The history of religions sometimes resembles the history of viruses. Judaism and Islam were both highly virulent when they first broke out, driving the first generations of their people to conquer (Islam) or just slaughter (Judaism) everyone around them for the sin of not being them. They both grew more sedate over time. (Christianity was pacifist at the start, as it arose in a conquered people. When the Romans adopted it, it didn’t make them any more militaristic than they already were.)
The mechanism isn’t the same as for diseases, which can’t be too virulent or they kill their hosts. Religions don’t generally kill their hosts. I suspect that, over time, individual selection favors those who are less zealous. The point is that a culture develops antibodies for the particular religions it co-exists with – attitudes and practices that make them less virulent.

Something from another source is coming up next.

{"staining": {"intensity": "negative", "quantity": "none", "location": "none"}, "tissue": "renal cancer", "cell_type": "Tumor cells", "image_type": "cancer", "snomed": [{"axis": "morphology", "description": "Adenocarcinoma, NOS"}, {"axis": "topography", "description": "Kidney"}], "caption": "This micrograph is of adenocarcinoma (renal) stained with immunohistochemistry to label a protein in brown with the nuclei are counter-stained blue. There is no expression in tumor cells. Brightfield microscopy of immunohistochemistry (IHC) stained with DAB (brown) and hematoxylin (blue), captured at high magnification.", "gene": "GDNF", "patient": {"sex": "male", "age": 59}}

I have a theory that “radical Islam” is not native Islam, but Westernized Islam. Over half of 75 Muslim terrorists studied by Bergen & Pandey 2005 in the New York Times had gone to a Western college. (Only 9% had attended madrassas.) A very small percentage of all Muslims have received a Western college education. When someone lives all their life in a Muslim country, they’re not likely to be hit with the urge to travel abroad and blow something up. But when someone from an Islamic nation goes to Europe for college, and comes back with Enlightenment ideas about reason and seeking logical closure over beliefs, and applies them to the Koran, then you have troubles. They have lost their cultural immunity.”